Sonny Onyegbula, Head of the UNMISS Sub-Field Office and Human Rights Officer with the mission, agreed with Ms. Maika.

“I am glad you now have a law-and-order facility close to home. The South Sudanese police will be able to conduct regular patrols along key access routes into and out of Mugwo, including in farming lands, to detect and deter crime,” he assured community members attending the event.

 “This serves as a strong signal to criminals, especially those who commit sexual violence that no crime will go unpunished and is part of our overall efforts to contribute to the protection of civilians across South Sudan,” added Mr. Onyegbula.

For Jose Valente Pimpao, UN Police (UNPOL) Team Leader in Yei, cooperation between police and Mugwo residents is key.

“Communities should be willing to share timely information with law enforcement personnel. If you see something untoward happening, report it immediately because the police can only act once crucial intelligence is shared with them by residents,” Mr. Pimpao explained.

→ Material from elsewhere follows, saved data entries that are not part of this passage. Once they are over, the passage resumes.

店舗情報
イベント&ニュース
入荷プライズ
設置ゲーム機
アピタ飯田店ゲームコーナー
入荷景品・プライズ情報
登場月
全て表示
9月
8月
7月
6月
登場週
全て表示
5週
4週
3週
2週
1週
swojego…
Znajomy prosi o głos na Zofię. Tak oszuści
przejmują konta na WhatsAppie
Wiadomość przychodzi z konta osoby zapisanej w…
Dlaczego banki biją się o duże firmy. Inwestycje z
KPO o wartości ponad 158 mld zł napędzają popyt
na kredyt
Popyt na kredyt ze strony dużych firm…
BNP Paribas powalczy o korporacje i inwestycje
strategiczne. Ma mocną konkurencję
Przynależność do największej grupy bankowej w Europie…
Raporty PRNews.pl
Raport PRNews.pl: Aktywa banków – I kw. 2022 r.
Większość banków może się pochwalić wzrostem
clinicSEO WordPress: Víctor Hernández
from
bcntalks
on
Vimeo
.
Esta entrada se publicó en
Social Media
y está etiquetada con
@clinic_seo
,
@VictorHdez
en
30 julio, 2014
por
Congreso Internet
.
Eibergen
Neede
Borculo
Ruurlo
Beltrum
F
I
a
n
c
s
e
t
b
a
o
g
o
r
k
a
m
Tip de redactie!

“Such trust and confidence between the police and people will also encourage refugees and internally displaced persons to return to their original settlements,” he continued, while also reinforcing UNPOL’s commitment to building capacities with national counterparts through community policing programmes where members of the population will work jointly with the police to tackle local issues.  

Speaking at the ceremony, Aggrey Cyrus Kanyikwa, County Commissioner, Yei River County, encouraged the people of Mugwo to coexist peacefully.

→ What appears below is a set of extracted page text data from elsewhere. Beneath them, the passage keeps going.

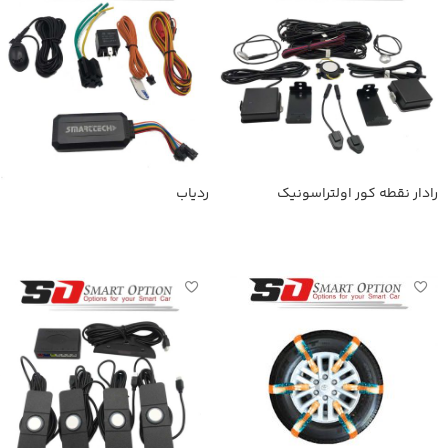
رادار نقطه کور اولتراسونیک
ردیاب
اطلاعات بیشتر
اطلاعات بیشتر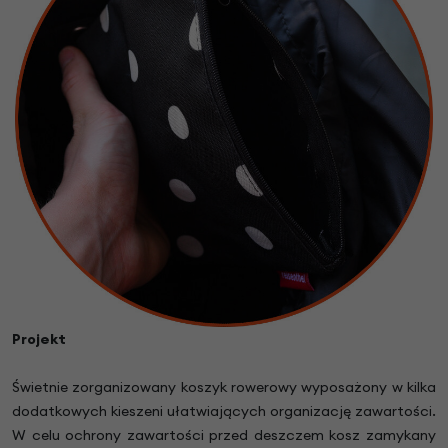
Projekt
Świetnie zorganizowany koszyk rowerowy wyposażony w kilka
dodatkowych kieszeni ułatwiających organizację zawartości.
W celu ochrony zawartości przed deszczem kosz zamykany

“Now is the time to forget the past and forge a future together that is prosperous, has genuine peace, and delivery of services to our people,” he averred, while urging communities to positively contribute to development by using locally generated materials, tools, and labour.

With only two police officers currently stationed here, the plan is for Mugwo to receive reinforcement from Yei to boost law enforcement capabilities.

Mugwo is one of five payams in Yei River County; communities living here have suffered hugely during past civil wars due to conflicts, looting and destruction of properties and sexual violence.